Task directions
Skip the images and copy each record exactly as written.

────────────────

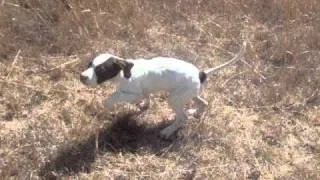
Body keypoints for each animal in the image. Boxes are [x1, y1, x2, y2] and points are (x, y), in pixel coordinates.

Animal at [80, 41, 248, 138]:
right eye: (89, 64)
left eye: (101, 70)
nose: (82, 77)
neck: (123, 72)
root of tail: (201, 73)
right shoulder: (143, 92)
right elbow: (146, 98)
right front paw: (145, 106)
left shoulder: (133, 94)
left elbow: (111, 98)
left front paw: (108, 108)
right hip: (188, 94)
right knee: (203, 103)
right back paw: (194, 112)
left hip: (174, 98)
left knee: (182, 118)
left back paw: (168, 131)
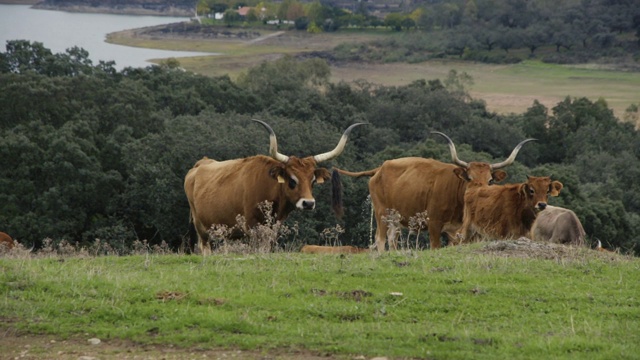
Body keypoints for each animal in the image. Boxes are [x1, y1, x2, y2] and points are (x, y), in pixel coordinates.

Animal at [185, 119, 364, 255]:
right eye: (292, 180)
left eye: (313, 180)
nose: (308, 203)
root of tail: (201, 164)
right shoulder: (253, 226)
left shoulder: (273, 228)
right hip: (201, 227)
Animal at [330, 131, 536, 252]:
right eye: (469, 178)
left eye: (490, 180)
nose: (478, 192)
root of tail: (381, 167)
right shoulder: (435, 225)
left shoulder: (458, 232)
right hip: (382, 213)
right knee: (380, 239)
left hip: (396, 218)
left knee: (391, 237)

────────────────

Solution below
Body keypoints for each animal in the image. Boxes are [x1, y1, x2, y2] and points are (x, y), in pixel coordinates.

Animal at [80, 41, 248, 138]:
right eye: (89, 64)
left eye: (101, 70)
nose: (82, 77)
neck: (123, 72)
root of tail: (201, 73)
right shoulder: (143, 92)
right elbow: (146, 98)
right front paw: (145, 106)
left shoulder: (133, 94)
left elbow: (111, 98)
left front paw: (108, 108)
right hip: (188, 94)
right knee: (203, 103)
right back paw: (194, 112)
left hip: (174, 98)
left knee: (182, 118)
left back paw: (168, 131)
Body keypoints for each animal in the image. Boxes are [x1, y1, x2, y2] and points are (x, y), in pixel coordinates.

Animal at [185, 119, 364, 255]:
right eye: (292, 180)
left eye: (313, 180)
nose: (308, 203)
root of tail: (201, 164)
right shoulder: (253, 226)
left shoulder: (273, 228)
right hip: (201, 227)
Animal at [330, 131, 536, 252]:
right eye: (469, 178)
left eye: (490, 180)
nose: (478, 192)
root of tail: (381, 167)
right shoulder: (435, 225)
left shoulder: (458, 232)
right hip: (382, 213)
right knee: (380, 239)
left hip: (396, 218)
left knee: (391, 237)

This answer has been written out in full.